Two scientists of different studies bare witness to an interconnection of separate events that extend beyond their realm of understanding.

A masterful and visual film that takes on a scientific journey towards the unknown. Directed by Zach Zombek, Atoms of Uncontrollable Silence takes the concept of ‘what we do in the face of the unknown’ and brings it to a massive level. We have two scientists of different studies, one studying the far reaches of space and one studying the micro-realm of a virus-ridden blood sample. When change starts to creep into their studies in huge ways, we’re able to witness their reaction to that. That change, or ‘alteration’ as its stated in the film, is so incredibly extensive that the character’s reactions are limited. There’s not much, or anything at all, that they can do. Not even so much as to speak…which is where ‘uncontrollable silence’ comes from

Unknown. Unexplainable. The Phenomenon of silence.

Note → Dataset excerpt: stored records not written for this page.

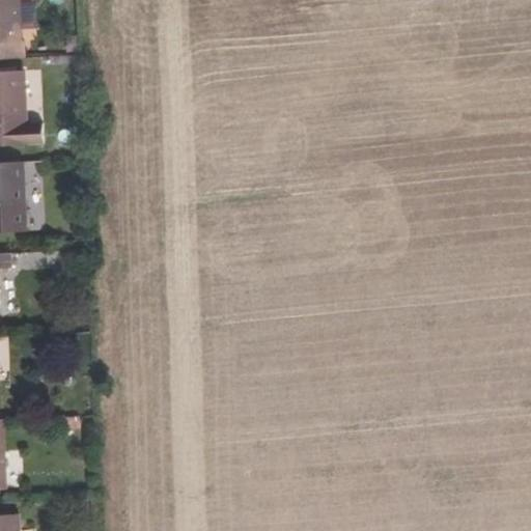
[(0,0),(0,59),(26,59),(25,42),(23,43),(21,0),(0,0)]
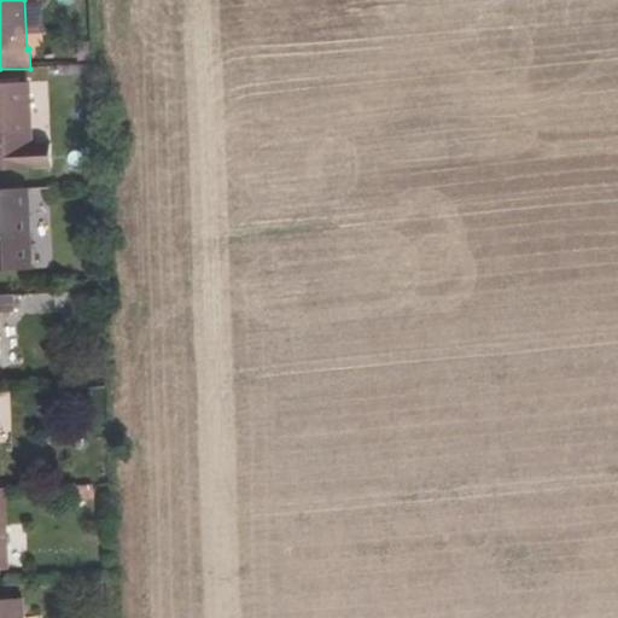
[(0,170),(52,168),(51,145),(33,146),(29,83),(0,85),(0,170)]
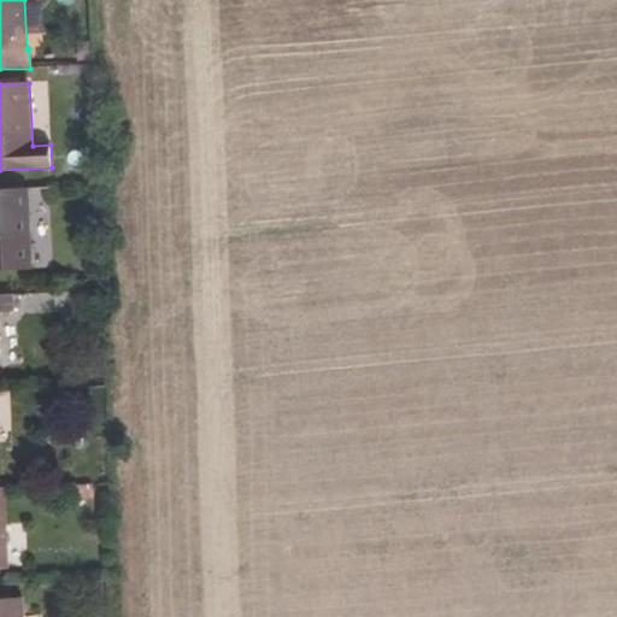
[(28,189),(0,189),(0,270),(33,269),(31,240),(28,189)]
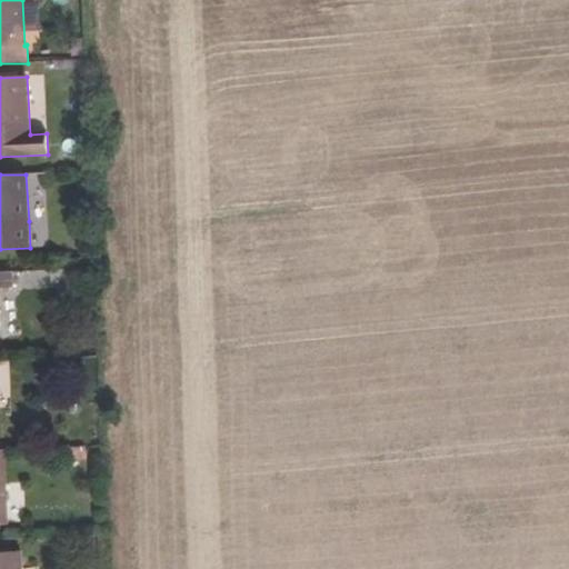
[(0,272),(0,289),(13,289),(13,272),(0,272)]
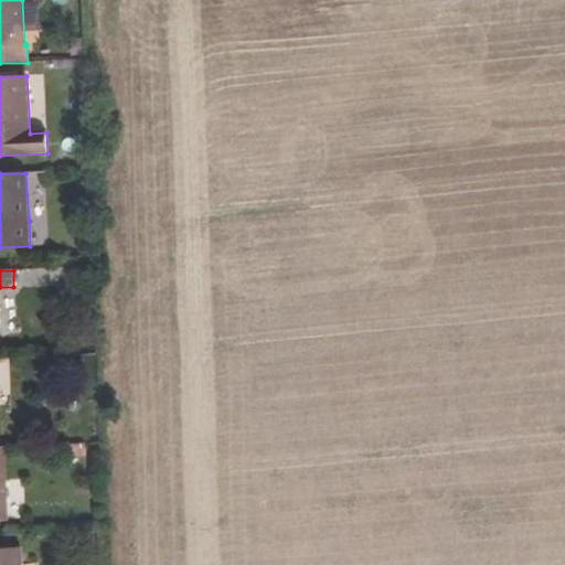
[(0,550),(0,564),(21,564),(21,548),(0,550)]
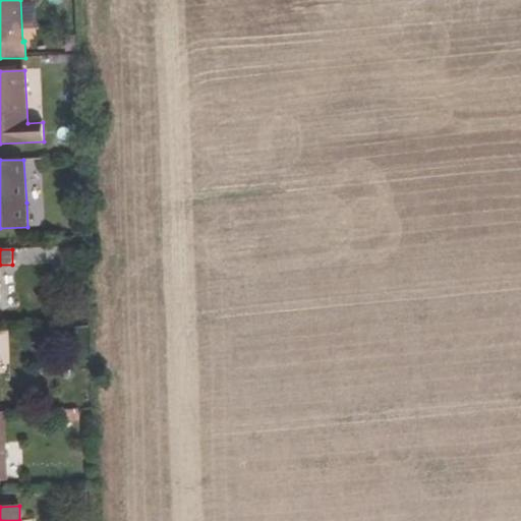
All buildings are outlined.
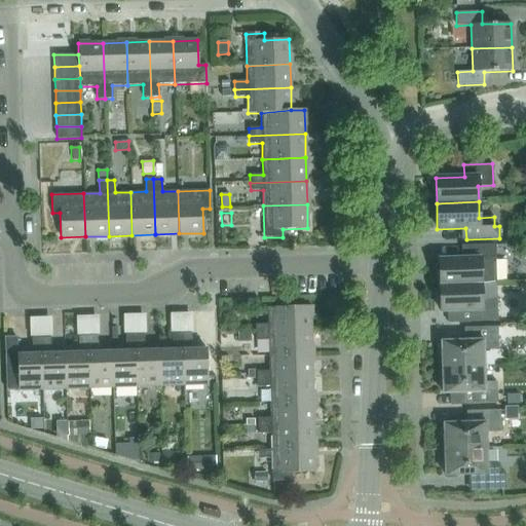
[(506,232),(506,240),(519,240),(519,231),(506,232)]
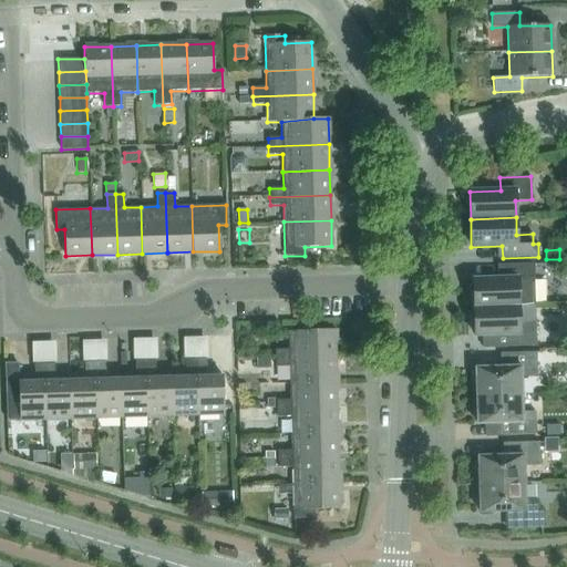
[(518,306),(518,307),(534,307),(533,264),(503,265),(503,279),(472,279),(473,308),(518,306)]
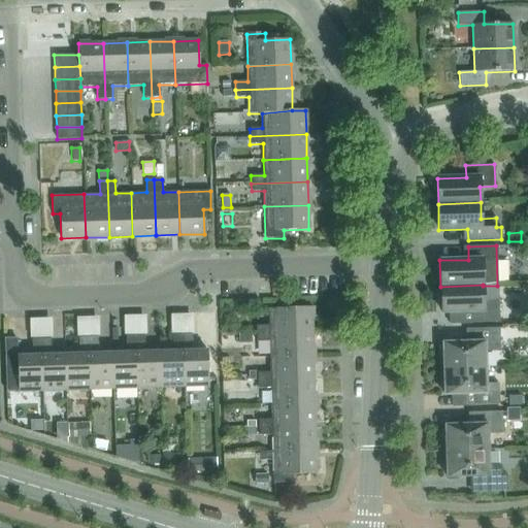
[(483,301),(483,286),(483,285),(440,287),(441,312),(470,311),(470,323),(498,322),(498,300),(483,301)]
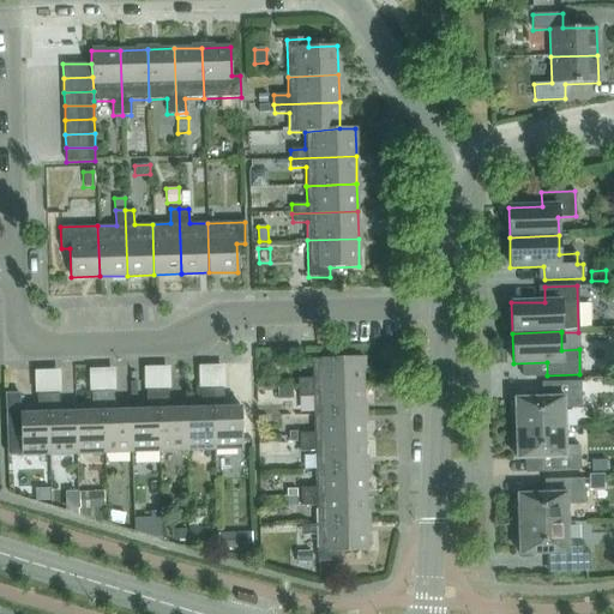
[(298,379),(298,387),(362,386),(362,357),(312,359),(312,378),(298,379)]
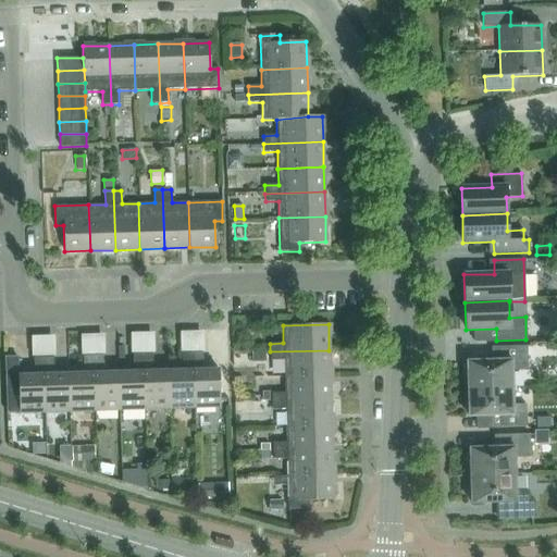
[(467,361),(468,388),(511,387),(511,371),(527,370),(527,346),(496,347),(497,361),(467,361)]
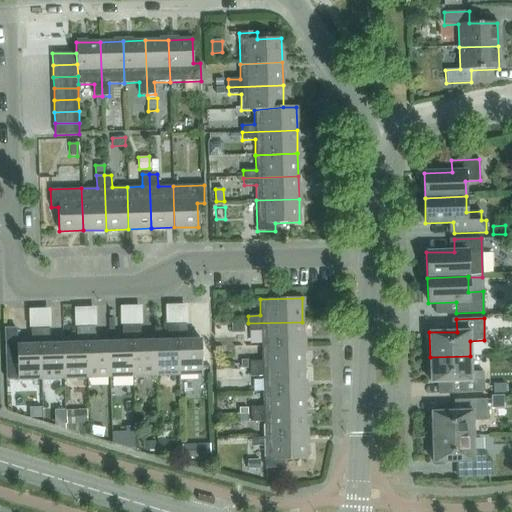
[(261,331),(261,346),(303,344),(302,322),(248,323),(248,331),(261,331)]
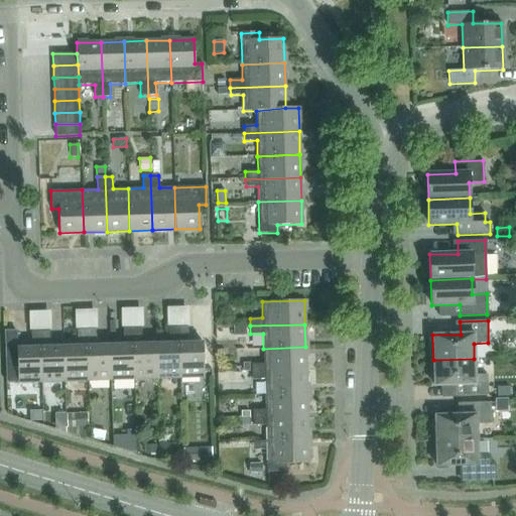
[(246,326),(233,326),(233,336),(246,336),(246,326)]
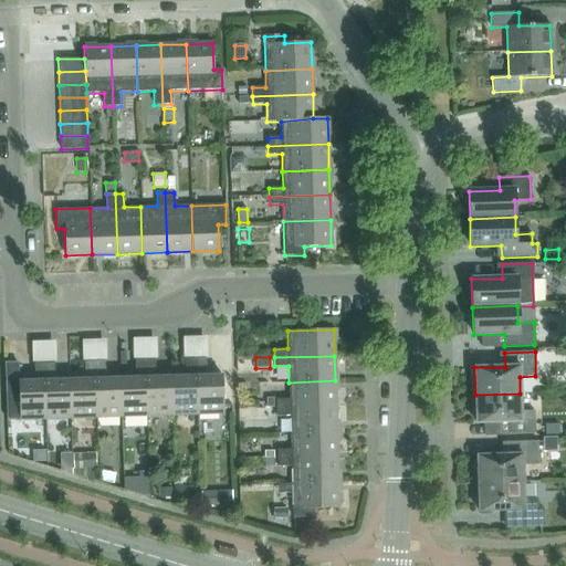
[(186,376),(170,377),(171,416),(197,415),(195,358),(185,359),(186,376)]
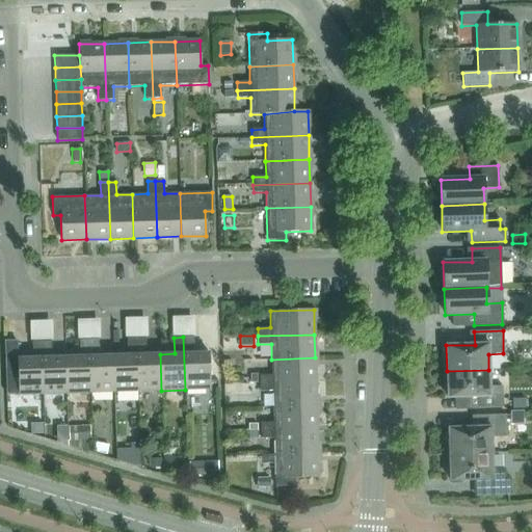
[(193,337),(183,337),(185,390),(210,389),(209,352),(193,353),(193,337)]
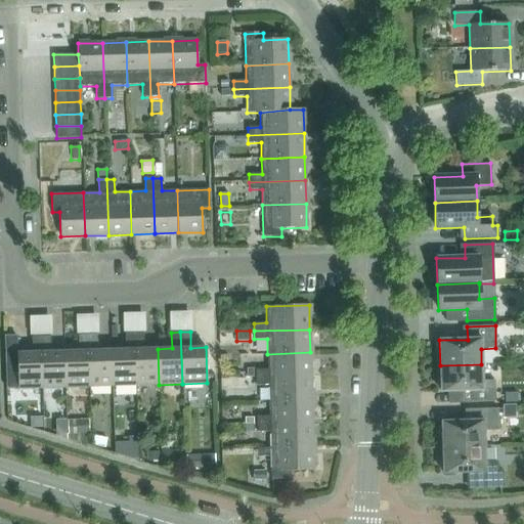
[(143,333),(134,334),(135,385),(159,385),(158,349),(143,349),(143,333)]
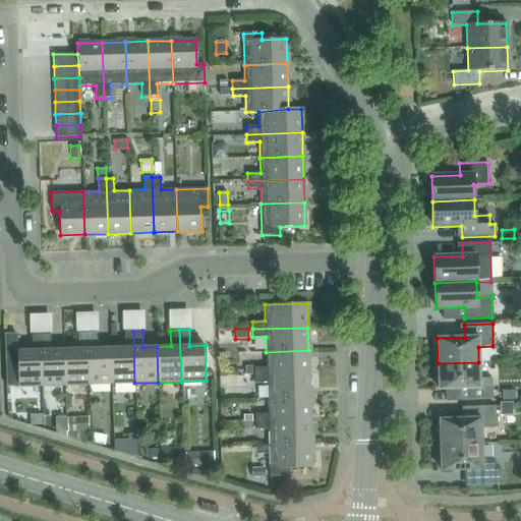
[(124,348),(110,348),(112,384),(134,383),(133,332),(124,332),(124,348)]
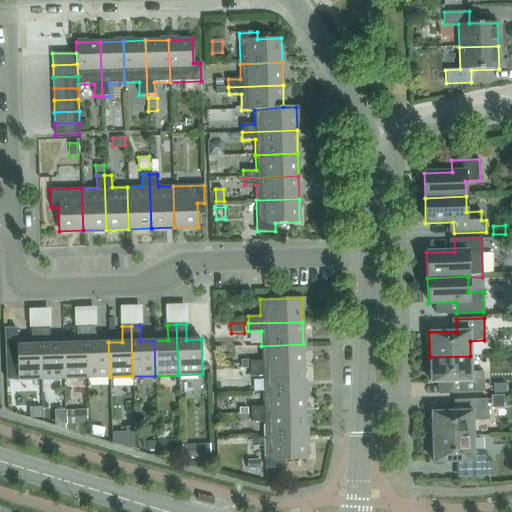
[(76,343),(63,344),(64,379),(87,378),(85,327),(76,327),(76,343)]
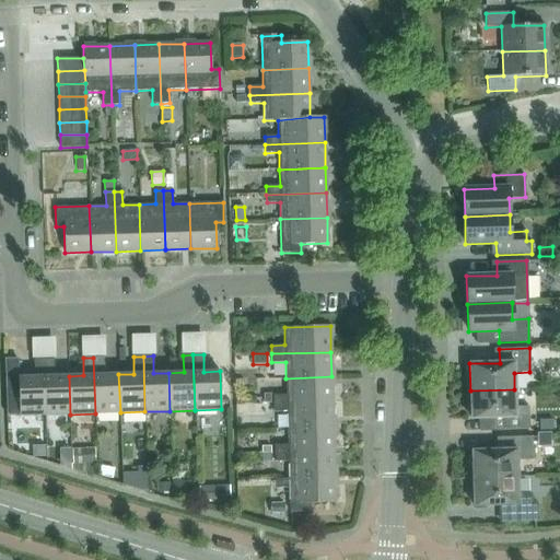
[(103,358),(93,358),(95,413),(120,412),(118,374),(104,375),(103,358)]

Atoms was inspired from a place in my mind that desired to understand and answer the questions that couldn’t be answered or understood. All humans have that in some form I believe. There’s so much out there that we don’t know and I think that there’s importance in that. For a good portion of my life I would trivialize anything I couldn’t wrap my head around. I was sort of bound to a headspace of purely what I could understand. I wanted to challenge that with this film.

The true beauty of Atoms is that it showcases the magic of cinema, and how a single location and a small room can be turned into an immense universal experience. With simple tricks and camera angles, as well as some specialized visual effects, the film takes on an ambitious scientific tale.

It’s been over a year since we filmed Atoms of Uncontrollable Silence within a 12 hour time-span, a 250q-ft set built from scratch, and lit with nearly all practical lights. All on a next-to no budget. Since then, we’ve put it together, torn it apart, and gathered all the knowledge and wisdom we could to make this film the best it could be. At the very least we’ve been able to take away a hugely important learning experience, and make plenty of friends throughout the process.